Dataset content Start Marker

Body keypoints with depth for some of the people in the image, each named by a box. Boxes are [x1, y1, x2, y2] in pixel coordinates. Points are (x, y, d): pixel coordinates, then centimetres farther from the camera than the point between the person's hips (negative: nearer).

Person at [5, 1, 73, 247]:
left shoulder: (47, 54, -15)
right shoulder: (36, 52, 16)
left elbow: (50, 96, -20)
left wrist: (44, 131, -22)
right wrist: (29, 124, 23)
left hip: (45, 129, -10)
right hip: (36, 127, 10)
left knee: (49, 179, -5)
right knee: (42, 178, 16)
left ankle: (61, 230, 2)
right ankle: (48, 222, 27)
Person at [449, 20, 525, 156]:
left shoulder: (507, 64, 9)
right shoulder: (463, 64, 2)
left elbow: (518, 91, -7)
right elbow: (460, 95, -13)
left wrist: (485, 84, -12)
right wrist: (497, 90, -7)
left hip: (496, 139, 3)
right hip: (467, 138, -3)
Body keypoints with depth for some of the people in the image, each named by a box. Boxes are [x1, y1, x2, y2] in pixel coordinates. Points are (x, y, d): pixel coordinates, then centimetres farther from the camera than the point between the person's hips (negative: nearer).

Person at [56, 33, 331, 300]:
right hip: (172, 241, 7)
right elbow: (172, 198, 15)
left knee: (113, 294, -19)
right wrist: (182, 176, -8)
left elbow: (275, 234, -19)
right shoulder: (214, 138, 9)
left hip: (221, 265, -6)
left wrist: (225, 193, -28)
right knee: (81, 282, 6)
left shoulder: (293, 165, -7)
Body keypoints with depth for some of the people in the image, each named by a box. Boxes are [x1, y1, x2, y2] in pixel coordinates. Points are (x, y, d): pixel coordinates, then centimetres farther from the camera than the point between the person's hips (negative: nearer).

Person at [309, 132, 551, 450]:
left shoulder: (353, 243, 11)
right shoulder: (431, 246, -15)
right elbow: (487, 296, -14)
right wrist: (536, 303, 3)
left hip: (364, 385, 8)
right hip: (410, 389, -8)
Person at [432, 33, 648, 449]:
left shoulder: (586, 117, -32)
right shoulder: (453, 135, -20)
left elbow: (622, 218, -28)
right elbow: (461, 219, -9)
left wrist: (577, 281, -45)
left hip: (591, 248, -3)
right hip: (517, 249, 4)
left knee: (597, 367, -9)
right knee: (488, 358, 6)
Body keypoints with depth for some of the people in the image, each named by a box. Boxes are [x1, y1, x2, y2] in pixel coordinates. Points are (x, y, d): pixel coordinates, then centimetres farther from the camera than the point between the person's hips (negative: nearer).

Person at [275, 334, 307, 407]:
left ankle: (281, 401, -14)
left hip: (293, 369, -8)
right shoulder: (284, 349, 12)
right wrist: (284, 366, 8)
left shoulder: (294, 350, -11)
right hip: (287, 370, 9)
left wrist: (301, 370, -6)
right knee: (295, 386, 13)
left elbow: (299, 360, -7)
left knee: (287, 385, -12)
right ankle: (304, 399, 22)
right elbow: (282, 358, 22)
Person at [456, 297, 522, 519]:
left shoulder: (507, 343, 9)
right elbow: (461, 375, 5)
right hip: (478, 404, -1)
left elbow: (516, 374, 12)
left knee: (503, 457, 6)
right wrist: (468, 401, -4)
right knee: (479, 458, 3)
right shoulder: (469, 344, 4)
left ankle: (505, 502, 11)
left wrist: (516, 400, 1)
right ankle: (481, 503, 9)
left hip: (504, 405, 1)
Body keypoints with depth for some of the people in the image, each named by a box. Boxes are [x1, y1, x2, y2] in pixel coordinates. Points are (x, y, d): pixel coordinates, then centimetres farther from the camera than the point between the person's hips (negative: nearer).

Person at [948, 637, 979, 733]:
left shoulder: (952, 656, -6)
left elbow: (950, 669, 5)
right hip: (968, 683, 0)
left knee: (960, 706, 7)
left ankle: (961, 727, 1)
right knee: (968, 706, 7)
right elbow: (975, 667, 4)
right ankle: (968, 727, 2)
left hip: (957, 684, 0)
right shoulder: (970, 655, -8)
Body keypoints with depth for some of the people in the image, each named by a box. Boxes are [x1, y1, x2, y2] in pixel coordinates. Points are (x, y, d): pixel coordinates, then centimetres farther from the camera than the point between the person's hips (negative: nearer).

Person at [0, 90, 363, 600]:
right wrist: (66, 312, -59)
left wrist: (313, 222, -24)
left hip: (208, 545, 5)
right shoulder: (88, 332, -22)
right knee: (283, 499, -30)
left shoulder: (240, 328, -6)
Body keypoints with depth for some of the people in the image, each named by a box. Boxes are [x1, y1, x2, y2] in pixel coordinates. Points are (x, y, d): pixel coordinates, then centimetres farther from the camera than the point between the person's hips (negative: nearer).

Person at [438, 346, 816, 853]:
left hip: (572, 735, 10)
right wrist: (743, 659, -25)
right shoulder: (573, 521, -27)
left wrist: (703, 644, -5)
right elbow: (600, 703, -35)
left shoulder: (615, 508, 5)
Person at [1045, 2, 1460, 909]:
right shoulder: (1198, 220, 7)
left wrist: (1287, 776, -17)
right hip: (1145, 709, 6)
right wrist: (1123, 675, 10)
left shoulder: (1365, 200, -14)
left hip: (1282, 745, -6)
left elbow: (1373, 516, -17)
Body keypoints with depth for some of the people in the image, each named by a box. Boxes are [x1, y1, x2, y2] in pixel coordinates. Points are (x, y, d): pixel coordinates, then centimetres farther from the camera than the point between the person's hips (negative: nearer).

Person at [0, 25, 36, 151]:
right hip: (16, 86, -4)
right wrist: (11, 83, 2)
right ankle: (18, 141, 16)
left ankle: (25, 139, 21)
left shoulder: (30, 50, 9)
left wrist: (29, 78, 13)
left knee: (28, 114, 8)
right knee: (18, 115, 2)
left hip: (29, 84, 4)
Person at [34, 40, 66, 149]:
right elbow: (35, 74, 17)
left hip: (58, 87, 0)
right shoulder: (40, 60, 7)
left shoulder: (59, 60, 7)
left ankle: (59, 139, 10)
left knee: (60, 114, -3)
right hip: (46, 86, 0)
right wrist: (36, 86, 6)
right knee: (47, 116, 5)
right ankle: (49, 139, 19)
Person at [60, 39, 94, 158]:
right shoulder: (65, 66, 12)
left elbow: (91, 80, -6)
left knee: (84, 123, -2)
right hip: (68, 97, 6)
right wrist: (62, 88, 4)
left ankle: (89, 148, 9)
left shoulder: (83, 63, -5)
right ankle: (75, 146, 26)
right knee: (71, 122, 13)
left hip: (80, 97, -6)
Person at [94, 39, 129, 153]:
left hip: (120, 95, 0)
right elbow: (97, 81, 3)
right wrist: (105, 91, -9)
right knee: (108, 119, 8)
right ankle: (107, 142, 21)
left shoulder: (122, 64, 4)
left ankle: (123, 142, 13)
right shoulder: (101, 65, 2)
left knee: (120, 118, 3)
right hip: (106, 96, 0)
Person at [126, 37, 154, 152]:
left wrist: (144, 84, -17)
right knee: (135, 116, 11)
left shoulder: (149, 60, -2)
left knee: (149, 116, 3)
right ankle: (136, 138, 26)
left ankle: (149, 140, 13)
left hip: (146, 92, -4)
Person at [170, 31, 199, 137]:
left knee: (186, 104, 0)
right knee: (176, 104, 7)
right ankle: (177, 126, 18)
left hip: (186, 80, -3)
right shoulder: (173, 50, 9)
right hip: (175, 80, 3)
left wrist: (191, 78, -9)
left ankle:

Dataset content End Marker

(Directions for this task): Edit the entries above so that every "Person at" becomes "Figure at", and leave everything else the same.

(Written answer):
Body keypoints with depth for some of the people in the image, each named by a box. Boxes are [x1, y1, x2, y2] in pixel coordinates. Points are (x, y, d): pixel coordinates, then centimetres farther from the camera than the point between the person's hips (negative: nearer).

Figure at [5, 1, 73, 247]:
left shoulder: (47, 54, -15)
right shoulder: (36, 52, 16)
left elbow: (50, 96, -20)
left wrist: (44, 131, -22)
right wrist: (29, 124, 23)
left hip: (45, 129, -10)
right hip: (36, 127, 10)
left knee: (49, 179, -5)
right knee: (42, 178, 16)
left ankle: (61, 230, 2)
right ankle: (48, 222, 27)
Figure at [449, 20, 525, 156]:
left shoulder: (507, 64, 9)
right shoulder: (463, 64, 2)
left elbow: (518, 91, -7)
right elbow: (460, 95, -13)
left wrist: (485, 84, -12)
right wrist: (497, 90, -7)
left hip: (496, 139, 3)
right hip: (467, 138, -3)
Body keypoints with depth for some of the people in the image, each named by a box. Boxes are [x1, y1, x2, y2] in pixel coordinates. Points are (x, y, d): pixel coordinates, then centimetres farther from the camera than the point between the person's hips (negative: nearer).

Figure at [56, 33, 331, 300]:
right hip: (172, 241, 7)
right elbow: (172, 198, 15)
left knee: (113, 294, -19)
right wrist: (182, 176, -8)
left elbow: (275, 234, -19)
right shoulder: (214, 138, 9)
left hip: (221, 265, -6)
left wrist: (225, 193, -28)
right knee: (81, 282, 6)
left shoulder: (293, 165, -7)
Body keypoints with depth for some of the people in the image, each named by a box. Boxes are [x1, y1, x2, y2] in pixel coordinates. Points are (x, y, d): pixel coordinates, then centimetres farther from the camera than the point between the person's hips (negative: nearer).

Figure at [309, 132, 551, 450]:
left shoulder: (353, 243, 11)
right shoulder: (431, 246, -15)
right elbow: (487, 296, -14)
right wrist: (536, 303, 3)
left hip: (364, 385, 8)
right hip: (410, 389, -8)
Figure at [432, 33, 648, 449]:
left shoulder: (586, 117, -32)
right shoulder: (453, 135, -20)
left elbow: (622, 218, -28)
right elbow: (461, 219, -9)
left wrist: (577, 281, -45)
left hip: (591, 248, -3)
right hip: (517, 249, 4)
left knee: (597, 367, -9)
right knee: (488, 358, 6)
Body keypoints with depth for some of the people in the image, each named by a box. Boxes are [x1, y1, x2, y2] in pixel coordinates. Points are (x, y, d): pixel coordinates, then centimetres farther from the camera than the point between the person's hips (negative: nearer).

Figure at [275, 334, 307, 407]:
left ankle: (281, 401, -14)
left hip: (293, 369, -8)
right shoulder: (284, 349, 12)
right wrist: (284, 366, 8)
left shoulder: (294, 350, -11)
right hip: (287, 370, 9)
left wrist: (301, 370, -6)
right knee: (295, 386, 13)
left elbow: (299, 360, -7)
left knee: (287, 385, -12)
right ankle: (304, 399, 22)
right elbow: (282, 358, 22)
Figure at [456, 297, 522, 519]:
left shoulder: (507, 343, 9)
right elbow: (461, 375, 5)
right hip: (478, 404, -1)
left elbow: (516, 374, 12)
left knee: (503, 457, 6)
right wrist: (468, 401, -4)
right knee: (479, 458, 3)
right shoulder: (469, 344, 4)
left ankle: (505, 502, 11)
left wrist: (516, 400, 1)
right ankle: (481, 503, 9)
left hip: (504, 405, 1)
Body keypoints with depth for some of the people in the image, each named by a box. Boxes are [x1, y1, x2, y2] in pixel coordinates. Points are (x, y, d): pixel coordinates, then centimetres farther from the camera than the point between the person's hips (negative: nearer).

Figure at [948, 637, 979, 733]:
left shoulder: (952, 656, -6)
left elbow: (950, 669, 5)
right hip: (968, 683, 0)
left knee: (960, 706, 7)
left ankle: (961, 727, 1)
right knee: (968, 706, 7)
right elbow: (975, 667, 4)
right ankle: (968, 727, 2)
left hip: (957, 684, 0)
right shoulder: (970, 655, -8)
Body keypoints with depth for some of the people in the image, each named by a box. Boxes are [x1, y1, x2, y2] in pixel coordinates. Points are (x, y, d): pixel coordinates, then centimetres farther from the camera than the point between the person's hips (negative: nearer).

Figure at [0, 90, 363, 600]:
right wrist: (66, 312, -59)
left wrist: (313, 222, -24)
left hip: (208, 545, 5)
right shoulder: (88, 332, -22)
right knee: (283, 499, -30)
left shoulder: (240, 328, -6)
Body keypoints with depth for some of the people in the image, each named by a box. Boxes are [x1, y1, x2, y2] in pixel coordinates. Points are (x, y, d): pixel coordinates, then centimetres farther from the camera than the point between the person's hips (negative: nearer).

Figure at [438, 346, 816, 853]:
left hip: (572, 735, 10)
right wrist: (743, 659, -25)
right shoulder: (573, 521, -27)
left wrist: (703, 644, -5)
right elbow: (600, 703, -35)
left shoulder: (615, 508, 5)
Figure at [1045, 2, 1460, 909]:
right shoulder: (1198, 220, 7)
left wrist: (1287, 776, -17)
right hip: (1145, 709, 6)
right wrist: (1123, 675, 10)
left shoulder: (1365, 200, -14)
left hip: (1282, 745, -6)
left elbow: (1373, 516, -17)
Body keypoints with depth for some of the people in the image, each named by a box. Boxes are [x1, y1, x2, y2] in pixel coordinates. Points are (x, y, d): pixel coordinates, then centimetres farther from the camera than the point between the person's hips (negative: nearer).

Figure at [0, 25, 36, 151]:
right hip: (16, 86, -4)
right wrist: (11, 83, 2)
right ankle: (18, 141, 16)
left ankle: (25, 139, 21)
left shoulder: (30, 50, 9)
left wrist: (29, 78, 13)
left knee: (28, 114, 8)
right knee: (18, 115, 2)
left hip: (29, 84, 4)
Figure at [34, 40, 66, 149]:
right elbow: (35, 74, 17)
left hip: (58, 87, 0)
right shoulder: (40, 60, 7)
left shoulder: (59, 60, 7)
left ankle: (59, 139, 10)
left knee: (60, 114, -3)
right hip: (46, 86, 0)
right wrist: (36, 86, 6)
right knee: (47, 116, 5)
right ankle: (49, 139, 19)
Figure at [60, 39, 94, 158]:
right shoulder: (65, 66, 12)
left elbow: (91, 80, -6)
left knee: (84, 123, -2)
right hip: (68, 97, 6)
right wrist: (62, 88, 4)
left ankle: (89, 148, 9)
left shoulder: (83, 63, -5)
right ankle: (75, 146, 26)
right knee: (71, 122, 13)
left hip: (80, 97, -6)
Figure at [94, 39, 129, 153]:
left hip: (120, 95, 0)
right elbow: (97, 81, 3)
right wrist: (105, 91, -9)
right knee: (108, 119, 8)
right ankle: (107, 142, 21)
left shoulder: (122, 64, 4)
left ankle: (123, 142, 13)
right shoulder: (101, 65, 2)
left knee: (120, 118, 3)
right hip: (106, 96, 0)
Figure at [126, 37, 154, 152]:
left wrist: (144, 84, -17)
right knee: (135, 116, 11)
left shoulder: (149, 60, -2)
left knee: (149, 116, 3)
right ankle: (136, 138, 26)
left ankle: (149, 140, 13)
left hip: (146, 92, -4)
Figure at [170, 31, 199, 137]:
left knee: (186, 104, 0)
right knee: (176, 104, 7)
right ankle: (177, 126, 18)
left hip: (186, 80, -3)
right shoulder: (173, 50, 9)
right hip: (175, 80, 3)
left wrist: (191, 78, -9)
left ankle:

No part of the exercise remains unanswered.